CHATHAM CO., GA (WTOC) - 2015 is coming to a close this week, and it marks the end of a year of major growth for the Georgia Ports Authority.
November was a record setting month, in fact, it was the best November the ports have ever seen. This year, it had a bout a 12 percent increase in volume compared to 2014. That's about three times more than usual.
"We're truly running this year at volumes we didn't expect to see until 2018 or 2019, but that's all a great thing for those that depend on the ports for jobs," said Georgia Ports Authority Executive Director Curtis Foltz. "The multiplier effect of the jobs is pretty significant so I don't say it lightly when I say we are up and we will be up 12, 13 percent this year. We have become so large and mature as a port, traditionally right now, we should be in the three-and-a-half or four percent range."
Compared to 2014, the ports have added more than 400,000 TEUs this year, which stands for twenty-foot equivalent units. In other words, if you were to line up all the additional shipping containers that came into the ports just this year, they'd stretch from Savannah to Albuquerque, New Mexico.
Labor strikes at west coast ports a year ago led to many companies re-routing vessels here, and a lot of that business stuck around.
"We retained more of that business than we expected. Yes, we gained new customers that we had never handled before, and we once again proved to those customers that have been here for some time that if you need to send more business our way, we can handle it and we can handle it efficiently," said Foltz.
"It is all about jobs. All this new business that is coming through the ports, whether it is Georgia Ports Authority employees, we have hired an additional 150 employees over the past year, so our employees are working more overtime and getting more discretionary income," Foltz said. "Whether it is new employees or extending the current reach of our employee base, we are doing everything we can to make sure the balance is right so that we can service our customer base efficiently, service it productively, but also bring good quality of life to our employees."

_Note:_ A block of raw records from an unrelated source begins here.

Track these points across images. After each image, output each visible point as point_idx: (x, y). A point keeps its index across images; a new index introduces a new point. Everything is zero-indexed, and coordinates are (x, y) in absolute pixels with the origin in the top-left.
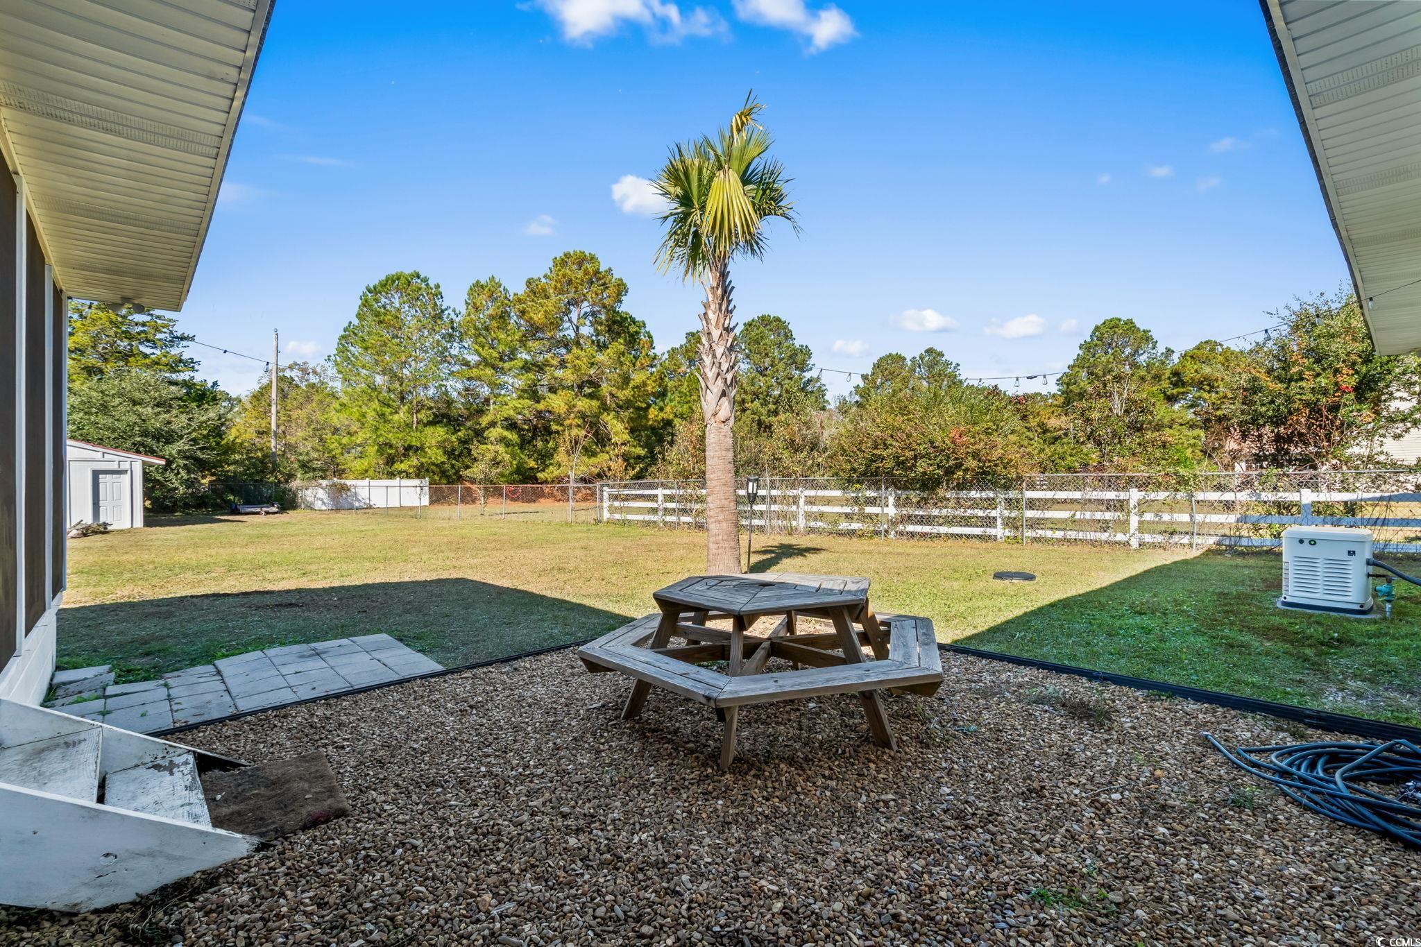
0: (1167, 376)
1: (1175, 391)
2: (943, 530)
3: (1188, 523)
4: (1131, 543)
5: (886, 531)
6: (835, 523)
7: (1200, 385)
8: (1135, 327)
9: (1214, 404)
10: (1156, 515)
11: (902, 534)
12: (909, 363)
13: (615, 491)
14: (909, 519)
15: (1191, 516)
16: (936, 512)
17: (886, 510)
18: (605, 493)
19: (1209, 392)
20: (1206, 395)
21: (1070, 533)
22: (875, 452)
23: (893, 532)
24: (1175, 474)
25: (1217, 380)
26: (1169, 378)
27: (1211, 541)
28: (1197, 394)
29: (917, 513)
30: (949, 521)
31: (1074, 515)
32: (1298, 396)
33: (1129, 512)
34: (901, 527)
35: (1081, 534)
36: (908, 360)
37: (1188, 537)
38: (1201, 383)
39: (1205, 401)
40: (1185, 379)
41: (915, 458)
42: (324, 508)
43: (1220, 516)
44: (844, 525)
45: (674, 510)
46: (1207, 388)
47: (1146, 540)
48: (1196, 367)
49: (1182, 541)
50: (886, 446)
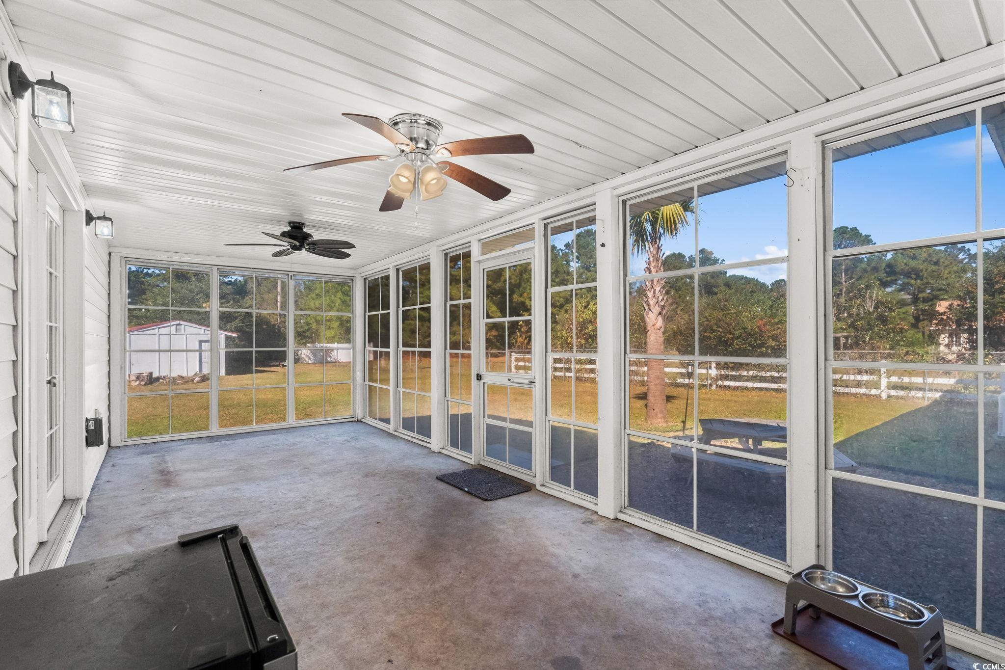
0: (883, 268)
1: (889, 279)
2: (750, 384)
3: (921, 383)
4: (882, 396)
5: (711, 385)
6: (675, 378)
7: (907, 275)
8: (859, 232)
9: (919, 287)
10: (899, 378)
11: (720, 386)
12: (688, 260)
13: (520, 356)
14: (727, 378)
15: (924, 379)
16: (745, 373)
17: (710, 371)
18: (513, 357)
19: (916, 279)
20: (913, 282)
21: (839, 388)
22: (706, 334)
23: (715, 386)
24: (913, 352)
25: (922, 271)
26: (884, 269)
27: (937, 395)
28: (906, 281)
29: (731, 373)
30: (754, 379)
31: (842, 377)
32: (1001, 304)
33: (880, 376)
34: (720, 383)
35: (847, 389)
36: (687, 257)
37: (921, 392)
38: (910, 273)
39: (912, 286)
40: (897, 270)
41: (733, 339)
42: (310, 362)
43: (944, 379)
44: (680, 380)
45: (562, 368)
46: (913, 276)
47: (892, 394)
48: (905, 261)
49: (917, 395)
50: (712, 331)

John Jackson and other truck drivers don't work for the ports, but they say they're still overworked and underpaid by the trucking companies that employ them.

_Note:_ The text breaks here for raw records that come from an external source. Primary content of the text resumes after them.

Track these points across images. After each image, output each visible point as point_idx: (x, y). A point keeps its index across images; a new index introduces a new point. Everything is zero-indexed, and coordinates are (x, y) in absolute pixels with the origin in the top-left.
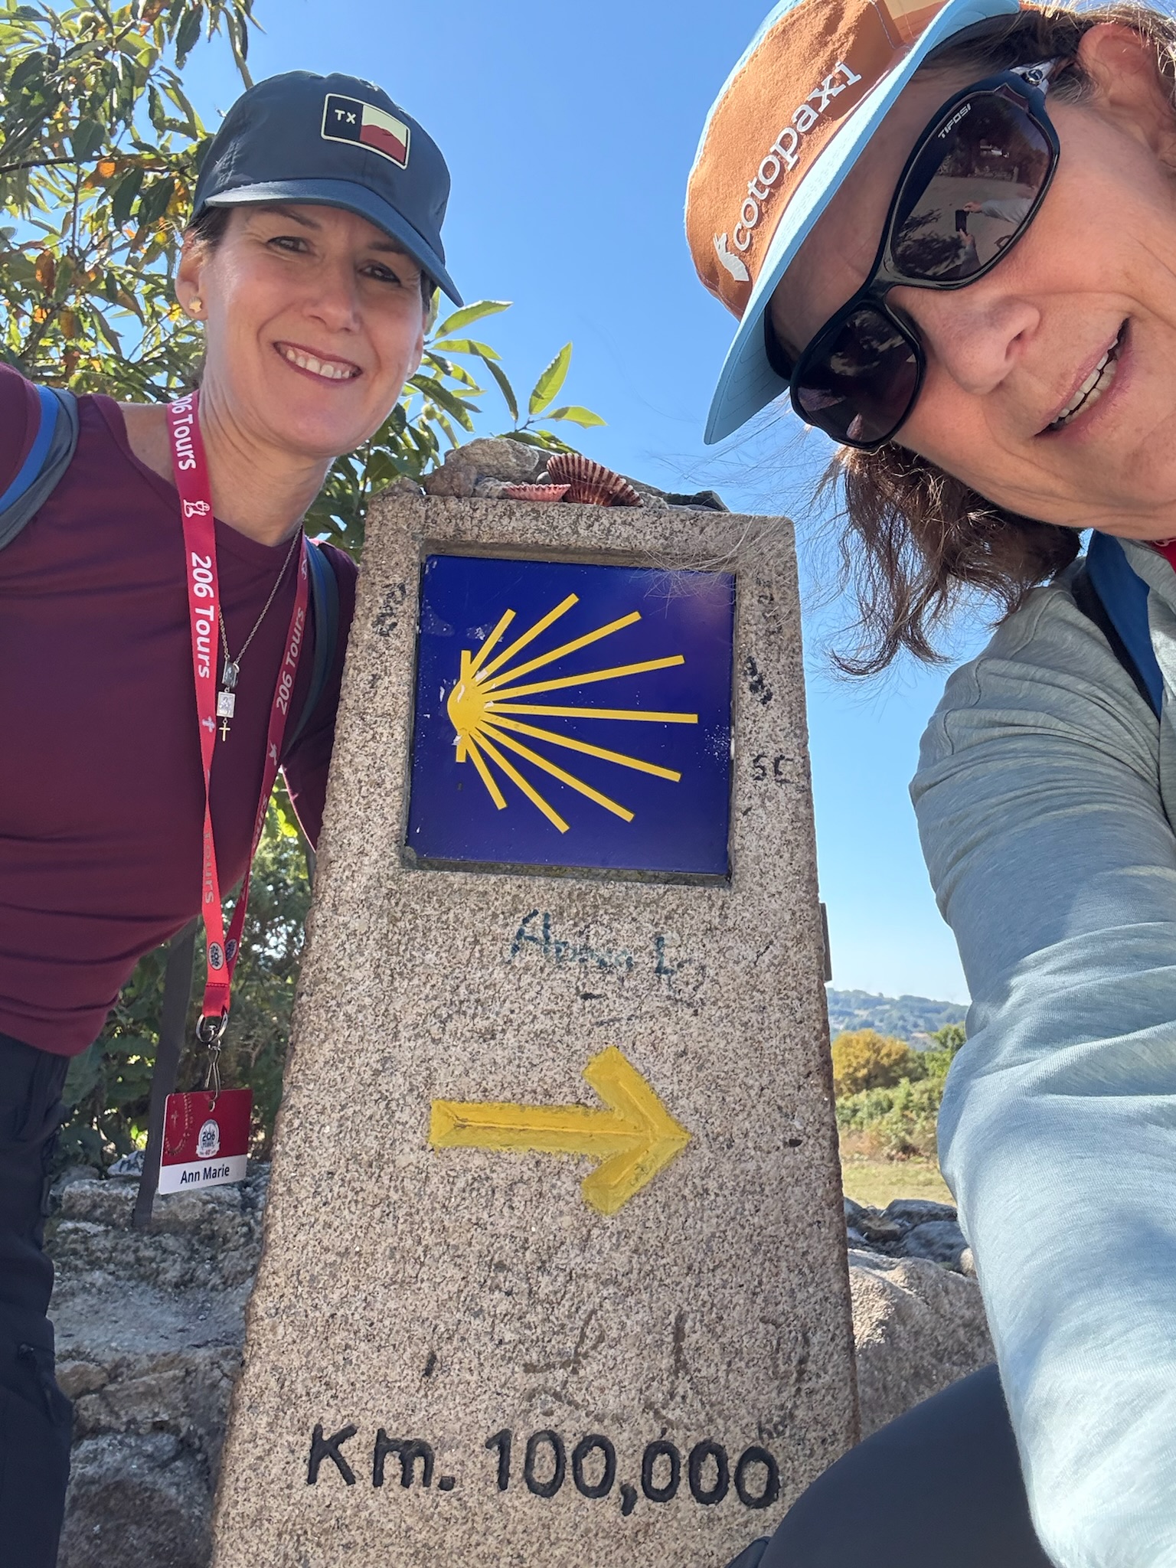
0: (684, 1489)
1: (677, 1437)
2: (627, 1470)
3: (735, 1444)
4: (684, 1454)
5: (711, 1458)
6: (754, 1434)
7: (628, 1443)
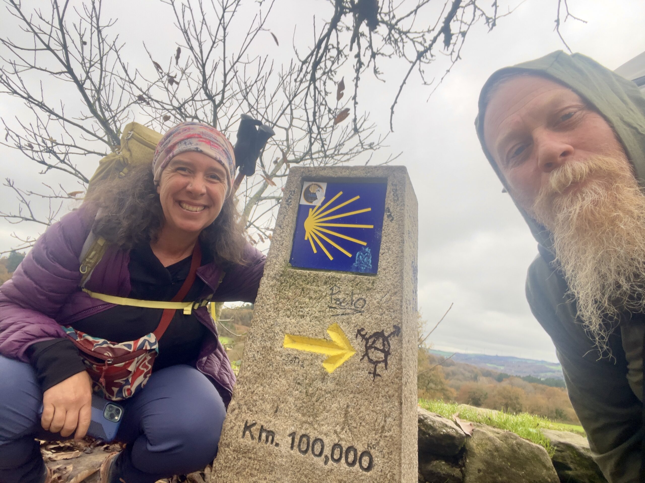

"They're doing an increase in volume, but they're not really helping the drivers, as far as trying to take care of the drivers," said John Jackson, truck driver.
Plus they're upset they don't get a cut of container royalties like some other port workers.

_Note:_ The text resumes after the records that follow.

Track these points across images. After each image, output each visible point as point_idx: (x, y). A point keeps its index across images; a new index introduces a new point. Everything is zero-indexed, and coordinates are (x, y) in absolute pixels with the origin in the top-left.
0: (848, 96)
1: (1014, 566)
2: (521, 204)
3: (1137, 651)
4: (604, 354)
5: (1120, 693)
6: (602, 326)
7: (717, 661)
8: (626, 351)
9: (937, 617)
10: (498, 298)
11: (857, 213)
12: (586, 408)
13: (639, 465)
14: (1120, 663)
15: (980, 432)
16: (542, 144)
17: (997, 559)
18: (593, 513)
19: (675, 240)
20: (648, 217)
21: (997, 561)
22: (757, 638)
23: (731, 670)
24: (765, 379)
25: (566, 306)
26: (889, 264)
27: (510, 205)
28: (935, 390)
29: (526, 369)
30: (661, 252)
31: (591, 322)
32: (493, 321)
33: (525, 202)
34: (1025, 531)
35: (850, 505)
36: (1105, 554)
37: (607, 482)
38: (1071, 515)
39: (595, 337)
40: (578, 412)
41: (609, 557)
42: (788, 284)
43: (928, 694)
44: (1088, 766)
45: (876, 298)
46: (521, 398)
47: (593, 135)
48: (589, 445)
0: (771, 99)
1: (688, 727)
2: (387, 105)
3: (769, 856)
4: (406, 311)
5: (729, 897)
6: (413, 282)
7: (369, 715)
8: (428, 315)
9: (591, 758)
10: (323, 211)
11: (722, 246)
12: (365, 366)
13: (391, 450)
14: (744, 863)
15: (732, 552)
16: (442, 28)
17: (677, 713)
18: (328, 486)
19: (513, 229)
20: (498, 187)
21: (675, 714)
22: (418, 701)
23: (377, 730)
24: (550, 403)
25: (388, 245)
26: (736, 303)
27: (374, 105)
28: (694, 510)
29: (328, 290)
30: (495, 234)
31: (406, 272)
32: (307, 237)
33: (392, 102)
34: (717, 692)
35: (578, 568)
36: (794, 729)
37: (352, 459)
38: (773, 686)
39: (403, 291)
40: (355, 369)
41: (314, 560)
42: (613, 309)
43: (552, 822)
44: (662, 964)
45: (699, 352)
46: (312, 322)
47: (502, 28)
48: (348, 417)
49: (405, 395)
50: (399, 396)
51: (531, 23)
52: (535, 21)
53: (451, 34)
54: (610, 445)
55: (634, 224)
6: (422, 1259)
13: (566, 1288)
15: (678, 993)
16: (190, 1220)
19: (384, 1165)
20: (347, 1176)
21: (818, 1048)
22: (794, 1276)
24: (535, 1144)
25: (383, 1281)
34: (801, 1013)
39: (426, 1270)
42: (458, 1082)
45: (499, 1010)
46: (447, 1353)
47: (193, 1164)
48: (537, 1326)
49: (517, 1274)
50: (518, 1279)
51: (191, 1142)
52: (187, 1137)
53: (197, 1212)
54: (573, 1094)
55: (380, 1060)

"There's a lot of revenue and money that is being paid out at the end of the year. The drivers don't get any of that," said Gregory Bess, truck driver.
"It takes everybody to make a system work, and you can't just take care of some of the people and leave the other people out. And that's what they're basically doing. They're leaving the main ones out," said Jackson.
Port officials say more business at the ports has meant more jobs for truck drivers, though. The executive director expects 2016 to be another good year, but he doesn't anticipate quite the same level of growth as 2015.